WORK REQUIRED
How many lines of the data contain the string "constant"? Write the number and nothing more.

Dataset items:
════════════════
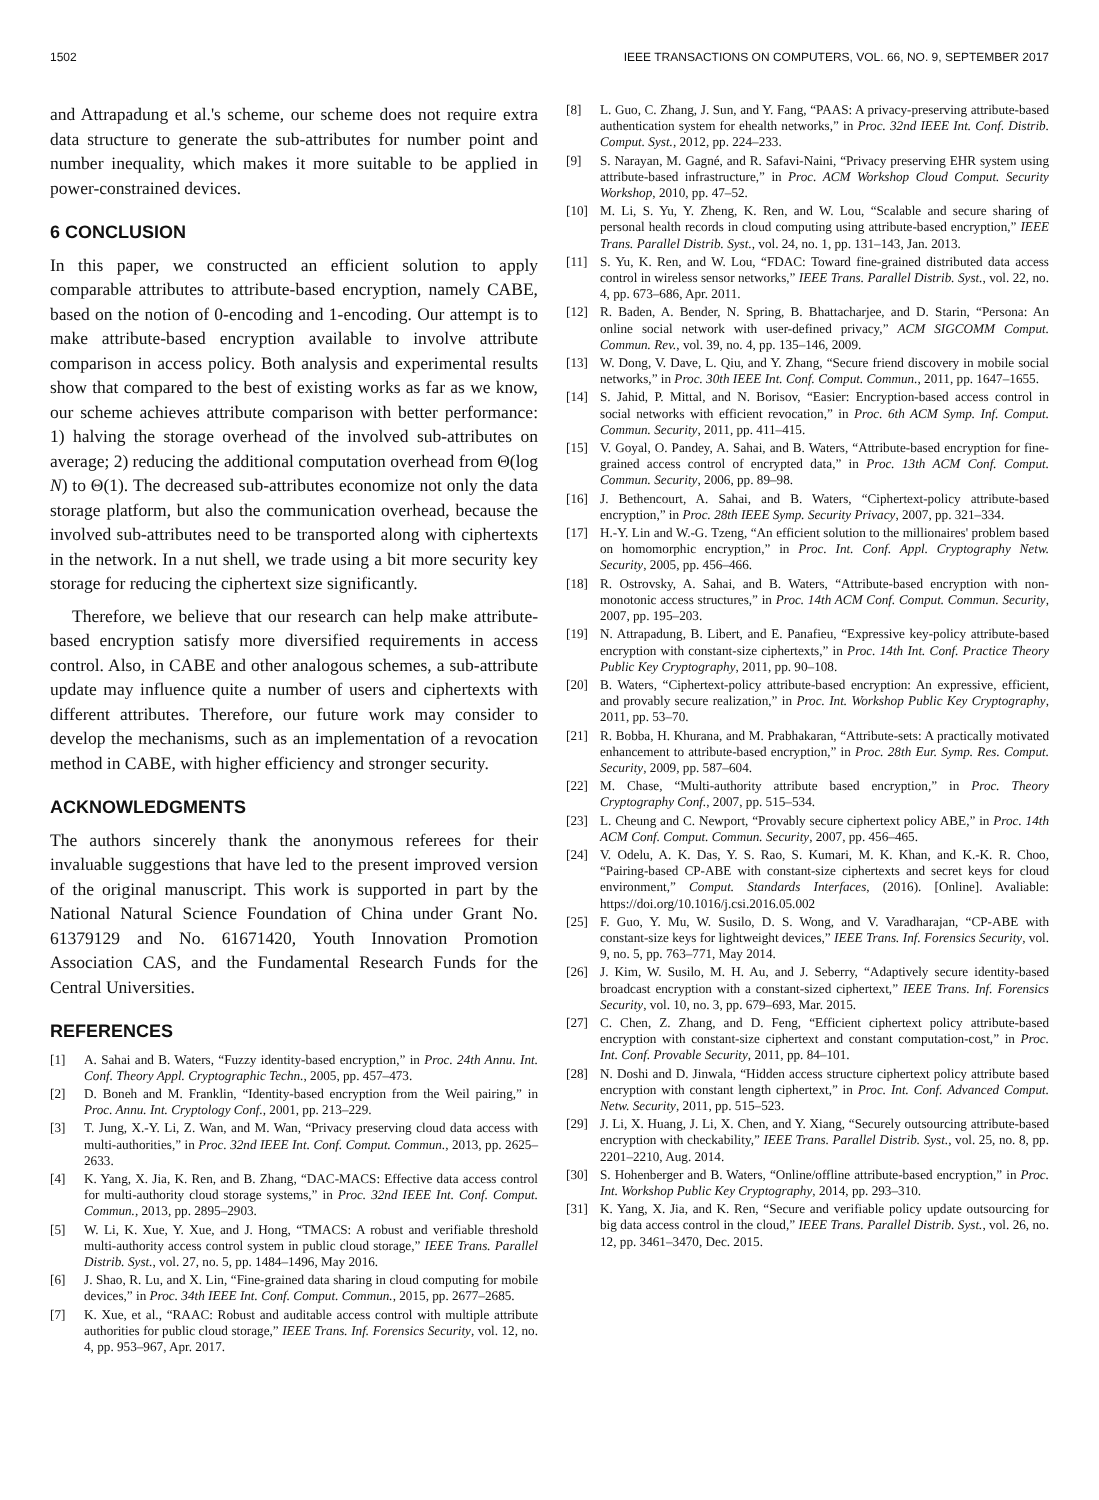1502 IEEE TRANSACTIONS ON COMPUTERS, VOL. 66, NO. 9, SEPTEMBER 2017
and Attrapadung et al.'s scheme, our scheme does not require extra data structure to generate the sub-attributes for number point and number inequality, which makes it more suitable to be applied in power-constrained devices.
6 CONCLUSION
In this paper, we constructed an efficient solution to apply comparable attributes to attribute-based encryption, namely CABE, based on the notion of 0-encoding and 1-encoding. Our attempt is to make attribute-based encryption available to involve attribute comparison in access policy. Both analysis and experimental results show that compared to the best of existing works as far as we know, our scheme achieves attribute comparison with better performance: 1) halving the storage overhead of the involved sub-attributes on average; 2) reducing the additional computation overhead from Θ(log N) to Θ(1). The decreased sub-attributes economize not only the data storage platform, but also the communication overhead, because the involved sub-attributes need to be transported along with ciphertexts in the network. In a nut shell, we trade using a bit more security key storage for reducing the ciphertext size significantly.
Therefore, we believe that our research can help make attribute-based encryption satisfy more diversified requirements in access control. Also, in CABE and other analogous schemes, a sub-attribute update may influence quite a number of users and ciphertexts with different attributes. Therefore, our future work may consider to develop the mechanisms, such as an implementation of a revocation method in CABE, with higher efficiency and stronger security.
ACKNOWLEDGMENTS
The authors sincerely thank the anonymous referees for their invaluable suggestions that have led to the present improved version of the original manuscript. This work is supported in part by the National Natural Science Foundation of China under Grant No. 61379129 and No. 61671420, Youth Innovation Promotion Association CAS, and the Fundamental Research Funds for the Central Universities.
REFERENCES
[1] A. Sahai and B. Waters, “Fuzzy identity-based encryption,” in Proc. 24th Annu. Int. Conf. Theory Appl. Cryptographic Techn., 2005, pp. 457–473.
[2] D. Boneh and M. Franklin, “Identity-based encryption from the Weil pairing,” in Proc. Annu. Int. Cryptology Conf., 2001, pp. 213–229.
[3] T. Jung, X.-Y. Li, Z. Wan, and M. Wan, “Privacy preserving cloud data access with multi-authorities,” in Proc. 32nd IEEE Int. Conf. Comput. Commun., 2013, pp. 2625–2633.
[4] K. Yang, X. Jia, K. Ren, and B. Zhang, “DAC-MACS: Effective data access control for multi-authority cloud storage systems,” in Proc. 32nd IEEE Int. Conf. Comput. Commun., 2013, pp. 2895–2903.
[5] W. Li, K. Xue, Y. Xue, and J. Hong, “TMACS: A robust and verifiable threshold multi-authority access control system in public cloud storage,” IEEE Trans. Parallel Distrib. Syst., vol. 27, no. 5, pp. 1484–1496, May 2016.
[6] J. Shao, R. Lu, and X. Lin, “Fine-grained data sharing in cloud computing for mobile devices,” in Proc. 34th IEEE Int. Conf. Comput. Commun., 2015, pp. 2677–2685.
[7] K. Xue, et al., “RAAC: Robust and auditable access control with multiple attribute authorities for public cloud storage,” IEEE Trans. Inf. Forensics Security, vol. 12, no. 4, pp. 953–967, Apr. 2017.
[8] L. Guo, C. Zhang, J. Sun, and Y. Fang, “PAAS: A privacy-preserving attribute-based authentication system for ehealth networks,” in Proc. 32nd IEEE Int. Conf. Distrib. Comput. Syst., 2012, pp. 224–233.
[9] S. Narayan, M. Gagné, and R. Safavi-Naini, “Privacy preserving EHR system using attribute-based infrastructure,” in Proc. ACM Workshop Cloud Comput. Security Workshop, 2010, pp. 47–52.
[10] M. Li, S. Yu, Y. Zheng, K. Ren, and W. Lou, “Scalable and secure sharing of personal health records in cloud computing using attribute-based encryption,” IEEE Trans. Parallel Distrib. Syst., vol. 24, no. 1, pp. 131–143, Jan. 2013.
[11] S. Yu, K. Ren, and W. Lou, “FDAC: Toward fine-grained distributed data access control in wireless sensor networks,” IEEE Trans. Parallel Distrib. Syst., vol. 22, no. 4, pp. 673–686, Apr. 2011.
[12] R. Baden, A. Bender, N. Spring, B. Bhattacharjee, and D. Starin, “Persona: An online social network with user-defined privacy,” ACM SIGCOMM Comput. Commun. Rev., vol. 39, no. 4, pp. 135–146, 2009.
[13] W. Dong, V. Dave, L. Qiu, and Y. Zhang, “Secure friend discovery in mobile social networks,” in Proc. 30th IEEE Int. Conf. Comput. Commun., 2011, pp. 1647–1655.
[14] S. Jahid, P. Mittal, and N. Borisov, “Easier: Encryption-based access control in social networks with efficient revocation,” in Proc. 6th ACM Symp. Inf. Comput. Commun. Security, 2011, pp. 411–415.
[15] V. Goyal, O. Pandey, A. Sahai, and B. Waters, “Attribute-based encryption for fine-grained access control of encrypted data,” in Proc. 13th ACM Conf. Comput. Commun. Security, 2006, pp. 89–98.
[16] J. Bethencourt, A. Sahai, and B. Waters, “Ciphertext-policy attribute-based encryption,” in Proc. 28th IEEE Symp. Security Privacy, 2007, pp. 321–334.
[17] H.-Y. Lin and W.-G. Tzeng, “An efficient solution to the millionaires' problem based on homomorphic encryption,” in Proc. Int. Conf. Appl. Cryptography Netw. Security, 2005, pp. 456–466.
[18] R. Ostrovsky, A. Sahai, and B. Waters, “Attribute-based encryption with non-monotonic access structures,” in Proc. 14th ACM Conf. Comput. Commun. Security, 2007, pp. 195–203.
[19] N. Attrapadung, B. Libert, and E. Panafieu, “Expressive key-policy attribute-based encryption with constant-size ciphertexts,” in Proc. 14th Int. Conf. Practice Theory Public Key Cryptography, 2011, pp. 90–108.
[20] B. Waters, “Ciphertext-policy attribute-based encryption: An expressive, efficient, and provably secure realization,” in Proc. Int. Workshop Public Key Cryptography, 2011, pp. 53–70.
[21] R. Bobba, H. Khurana, and M. Prabhakaran, “Attribute-sets: A practically motivated enhancement to attribute-based encryption,” in Proc. 28th Eur. Symp. Res. Comput. Security, 2009, pp. 587–604.
[22] M. Chase, “Multi-authority attribute based encryption,” in Proc. Theory Cryptography Conf., 2007, pp. 515–534.
[23] L. Cheung and C. Newport, “Provably secure ciphertext policy ABE,” in Proc. 14th ACM Conf. Comput. Commun. Security, 2007, pp. 456–465.
[24] V. Odelu, A. K. Das, Y. S. Rao, S. Kumari, M. K. Khan, and K.-K. R. Choo, “Pairing-based CP-ABE with constant-size ciphertexts and secret keys for cloud environment,” Comput. Standards Interfaces, (2016). [Online]. Avaliable: https://doi.org/10.1016/j.csi.2016.05.002
[25] F. Guo, Y. Mu, W. Susilo, D. S. Wong, and V. Varadharajan, “CP-ABE with constant-size keys for lightweight devices,” IEEE Trans. Inf. Forensics Security, vol. 9, no. 5, pp. 763–771, May 2014.
[26] J. Kim, W. Susilo, M. H. Au, and J. Seberry, “Adaptively secure identity-based broadcast encryption with a constant-sized ciphertext,” IEEE Trans. Inf. Forensics Security, vol. 10, no. 3, pp. 679–693, Mar. 2015.
[27] C. Chen, Z. Zhang, and D. Feng, “Efficient ciphertext policy attribute-based encryption with constant-size ciphertext and constant computation-cost,” in Proc. Int. Conf. Provable Security, 2011, pp. 84–101.
[28] N. Doshi and D. Jinwala, “Hidden access structure ciphertext policy attribute based encryption with constant length ciphertext,” in Proc. Int. Conf. Advanced Comput. Netw. Security, 2011, pp. 515–523.
[29] J. Li, X. Huang, J. Li, X. Chen, and Y. Xiang, “Securely outsourcing attribute-based encryption with checkability,” IEEE Trans. Parallel Distrib. Syst., vol. 25, no. 8, pp. 2201–2210, Aug. 2014.
[30] S. Hohenberger and B. Waters, “Online/offline attribute-based encryption,” in Proc. Int. Workshop Public Key Cryptography, 2014, pp. 293–310.
[31] K. Yang, X. Jia, and K. Ren, “Secure and verifiable policy update outsourcing for big data access control in the cloud,” IEEE Trans. Parallel Distrib. Syst., vol. 26, no. 12, pp. 3461–3470, Dec. 2015.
════════════════
SOLUTION TO THE EXERCISE
6